A: You have a global breakdown in your solution here, which means a normal boundary layer expansion wont work, because the solution is rapidly varying for all $x$. If you do a boundary layer scaling you get $y''+y+1=0$, which is valid anywhere. So you can't use use boundary layer theory, and have to use WKB theory. The WKB expansion is
$$ y(x)=\exp\left(\frac{1}{\delta}\sum_{n=0}^{\infty}\delta^nS_n(x)\right), $$
where $\delta$ is a small parameter that we will have to pick later. Then, find it's second derivative,
$$ y''(x)=\left[\frac{1}{\delta^2}\left(\sum_{n=0}^{\infty}\delta^nS_n'(x)\right)^2+\frac{1}{\delta}\sum_{n=0}^{\infty}\delta^nS_n''(x)\right]\exp\left(\frac{1}{\delta}\sum_{n=0}^{\infty}\delta^nS_n(x)\right). $$
Now, as you noted, you can write your equation as $\epsilon Y''(x)=-Y(x)$, ($Y(x)=y(x)+1$) and I'll use that form too, it's much easier to work with. Substituting the expansions in, and removing the exponential terms, gives
$$ \frac{\epsilon}{\delta^2}\left(\sum_{n=0}^{\infty}\delta^nS_n'(x)\right)^2+\frac{\epsilon}{\delta}\sum_{n=0}^{\infty}\delta^nS_n''(x)=1. $$
Now we have to pick the scale of $\delta$. Using dominant balance, it shouldn't be too hard to see that we require $\delta^2=\epsilon$ so that the largest term on the left balance the right of the equation.

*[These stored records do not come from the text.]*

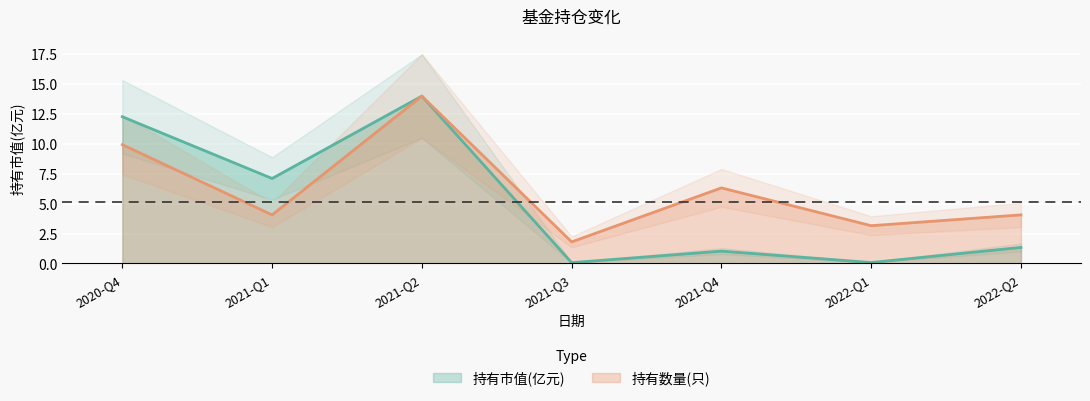

Rank the series by their maximum value, from highest to lowest.

持有市值(亿元), 持有数量(只)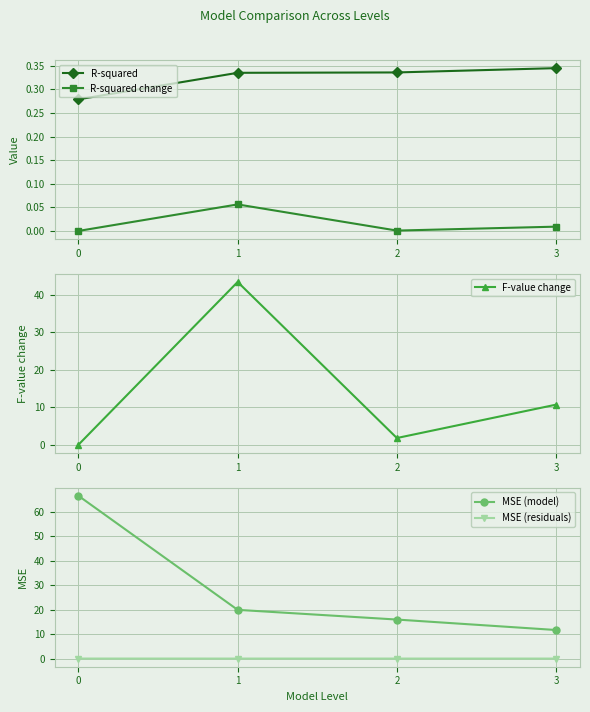

Reading left to right, what are all the values shown in this chart?

R-squared: 0=0.3	1=0.3	2=0.3	3=0.3
R-squared change: 0=0.0	1=0.1	2=0.0	3=0.0
F-value change: 0=0.0	1=43.4	2=1.8	3=10.7
MSE (model): 0=66.6	1=20.0	2=16.0	3=11.8
MSE (residuals): 0=0.1	1=0.1	2=0.1	3=0.1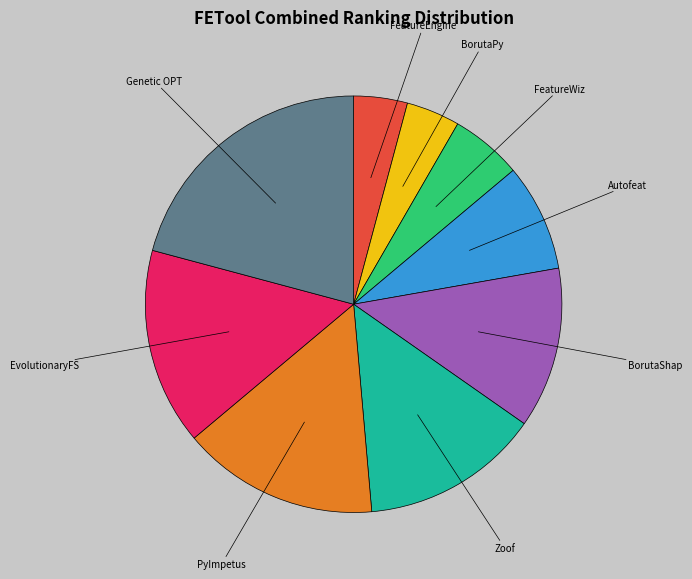

Is there any slice that represents more than half of the pie?

No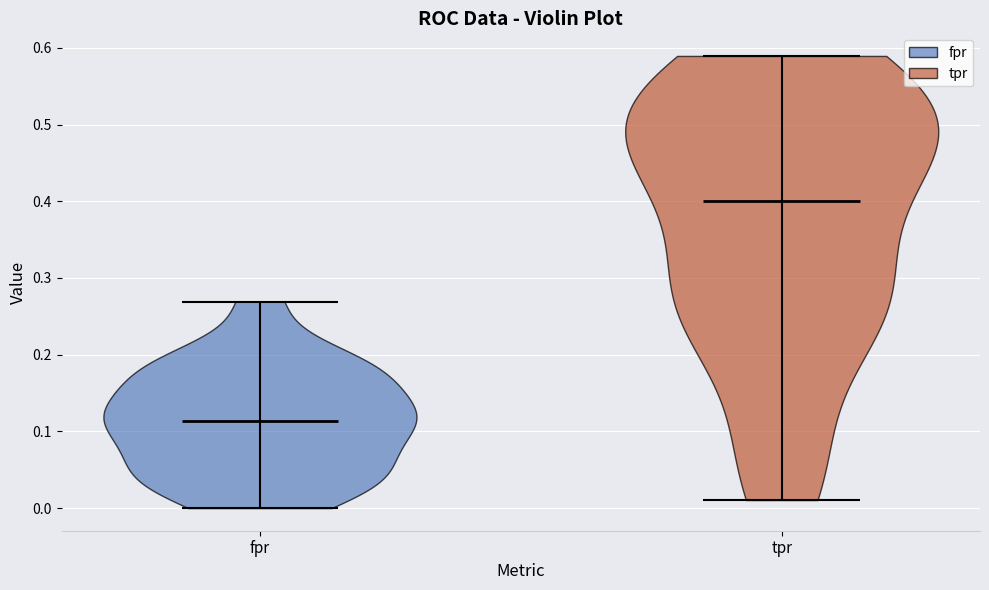

Reading left to right, read every violin against the y-axis: where its median line is, and the lowest and highest points it reaches. The values are not printed on the chart, so give them approximately, as read against the axis.

fpr: median line 0.11, lowest point 0.00, highest point 0.27
tpr: median line 0.40, lowest point 0.01, highest point 0.59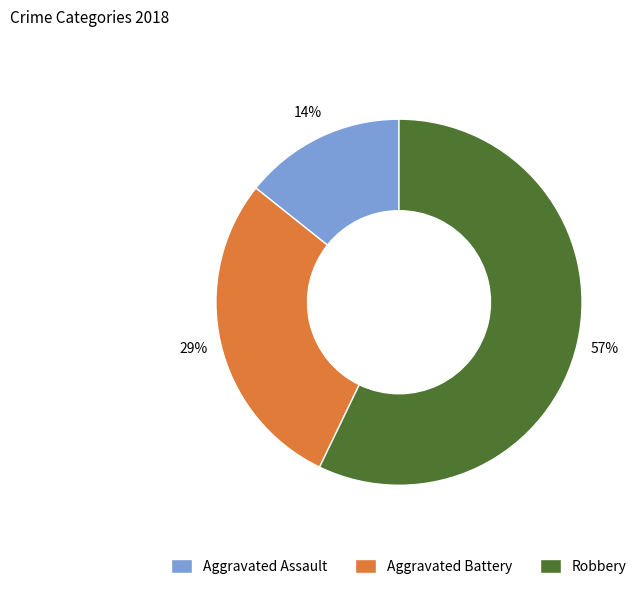

To the nearest percent, what is the combined percentage of Aggravated Battery and Aggravated Assault?

43%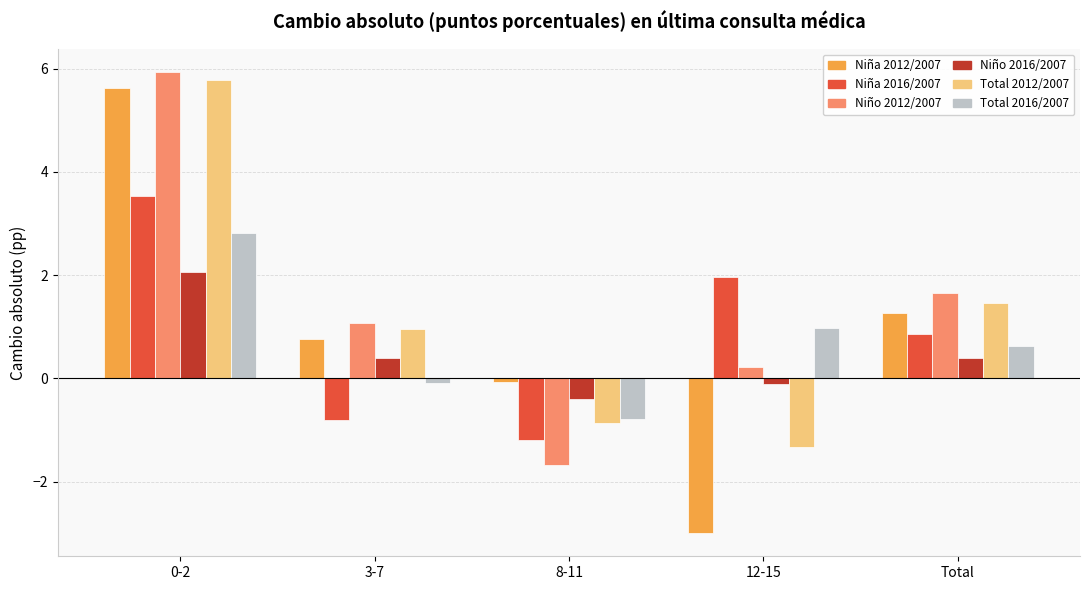

What is the greatest value displayed?

5.9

If you substitute $\delta=\sqrt{\epsilon}$, and expand the equations in powers of $\sqrt{\epsilon}$, the first two equations are,
$$S_0'^2=-1$$
and
$$2S_0'S_1'+S_0''=0.$$
The solution to the first equation is 
$$S_0=Aix-Bix,$$
and the second equation is solved simply as,
$$S_1=C.$$
Putting these first two approximations back into the expansion for $y$ gives
$$Y=\exp\left(Aix/\sqrt{\epsilon}-Bix/\sqrt{\epsilon}+C\right)=A^*\sin\left(x/\sqrt{\epsilon}\right)+B^*\cos\left(x/\sqrt{\epsilon}\right) $$
and the boundary conditions (I'm using $Y(0)=1$, $Y(1)=1+k$, equivalent to $y(0)=0$ and $y(1)=k$) give
$$Y=\cos\left(x/\sqrt{\epsilon}\right)+\frac{1+k-\cos\left(1/\sqrt{\epsilon}\right)}{\sin\left(1/\sqrt{\epsilon}\right)}\sin\left(x/\sqrt{\epsilon}\right).$$
Going back to your equation for $y(x)$, this is
$$y=\cos\left(x/\sqrt{\epsilon}\right)+\frac{1+k-\cos\left(1/\sqrt{\epsilon}\right)}{\sin\left(1/\sqrt{\epsilon}\right)}\sin\left(x/\sqrt{\epsilon}\right)-1.$$
It turns out that this is the exact solution to the equation. This is because if you write the equations as $\epsilon y''+Q(x)y=0$, $Q(x)=1$. The eikonal equation in general is 
$$S_0'^2=-Q(x),$$
which has solutions
$$S_0(x)=\pm\int^x\sqrt{Q(t)}\mathrm dt$$
and correspondingly,
$$S_1(x)=-\frac{1}{4}\ln\left(Q(x)\right).$$
In this case, $\ln\left(Q(x)\right)=0$ of course, and so all the higher order equations have only the trivial solution.
A great reference for this is Bender and Orszag's book "Advanced Mathematical Methods for Scientists and Engineers".